Miracle ! Un accord pour la fermeture du parc nucléaire entre 2022 et 2025 est finalement trouvé par la gouvernement Michel I en mars 2018. Une bonne nouvelle, qui comprend cependant quelques difficultés. Quatre critères doivent être respectés pour que cet accord fonctionne : un approvisionnement énergétique alternatif suffisant, le respect des accords de Paris sur le climat, le maintien d’un prix abordable pour tous et la sécurité des installations.

Les écologistes jubilent… Dès octobre 2020, ils sont de retour au gouvernement fédéral avec comme Premier ministre Alexandre De Croo (Open-VLD). La N-VA, le plus fervent opposant à la sortie du nucléaire, n’est plus de la partie. Les socialistes, des alliés de la première heure, rejoignent la cause et le Premier ministre est plutôt favorable à cette sortie.

Données de questions de raisonnement spatial:

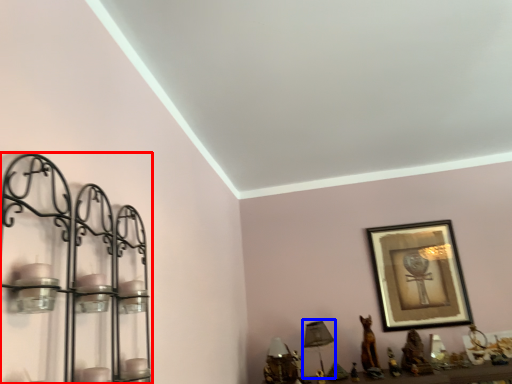
Question: Which object appears farthest to the camera in this image, shelf (highlighted by a red box) or table lamp (highlighted by a blue box)?

Choices:
 (A) shelf
 (B) table lamp

Answer: (B)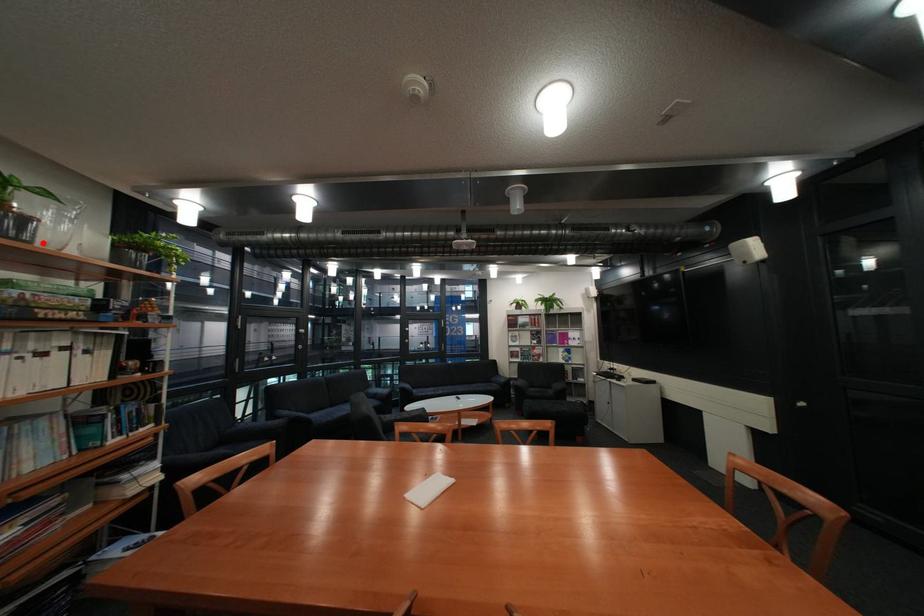
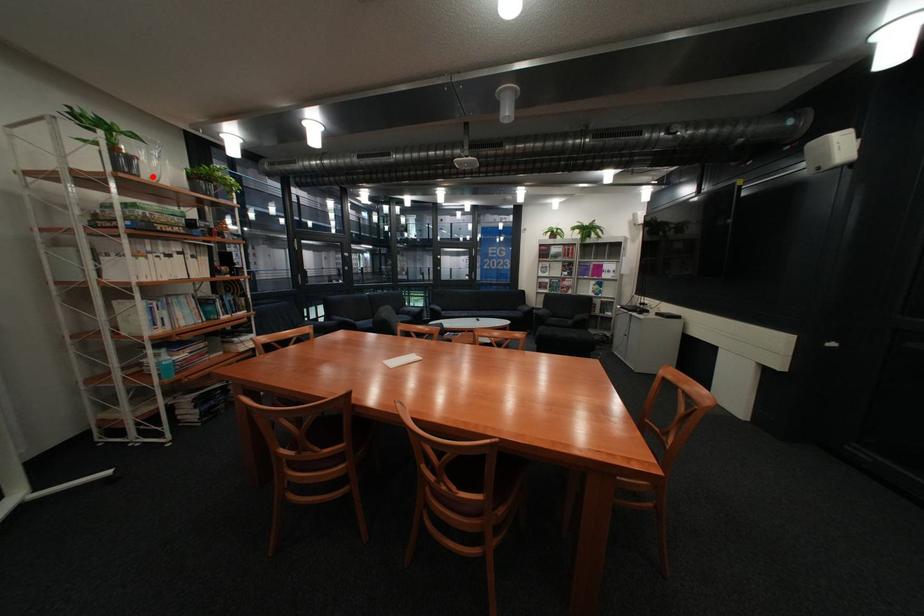
I am providing you with two images of the same scene from different viewpoints. A red point is marked on the first image and another point is marked on the second image. Is the marked point in image1 the same physical position as the marked point in image2?

Yes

## CONSIGNES DE L'EXERCICE:
A - Les affirmations suivantes sont-elles conformes au texte sur la sortie du nucléaire ? (i) L'accord sur la fermeture du parc nucléaire est conclu en mars 2018. (ii) La N-VA soutient la sortie du nucléaire. (iii) Trois critères conditionnent le fonctionnement de l'accord. Répondez par oui ou par non en citant textuellement les mots décisifs.
B - Rédigez la suite du texte sur la sortie du nucléaire à partir de sa dernière phrase.
Les entrées n'interviennent pas dans ce travail.

## RÉPONSES AUX CONSIGNES:
A -
(i) Oui : « en mars 2018 ».
(ii) Non : « La N-VA, le plus fervent opposant à la sortie du nucléaire ».
(iii) Non : « Quatre critères doivent être respectés ».

B -
Mais cette fois-ci, c’est une nouvelle fois le MR qui fait des siennes. Alors que Charles Michel et Marie-Christine Marghem (MR) se positionnaient plutôt pour la sortie du nucléaire durant leur mandat, c’est maintenant Georges-Louis Bouchez qui s’y oppose. Selon l’actuel président du MR, l’approvisionnement via les alternatives aura un impact conséquent sur les prix et les centrales électriques au gaz émettent également du CO2. Mais une étude de l’Université de Gand ainsi qu’un rapport du SPF Économie remet en cause les doutes que Georges-Louis Bouchez.

L’espoir est grand du côté des écologistes pour ces nouvelles négociations. Tine Van der Straeten (Groen), l’actuel ministre de l’Énergie sous le gouvernement « Vivaldi », ne baisse pas les bras et souhaite fermer toutes les centrales nucléaires d’ici 2025. Est-ce possible ? Rien n’est moins sûr en tenant compte du passif de ce dossier qui traîne au 16 rue de la Loi depuis bientôt 19 ans.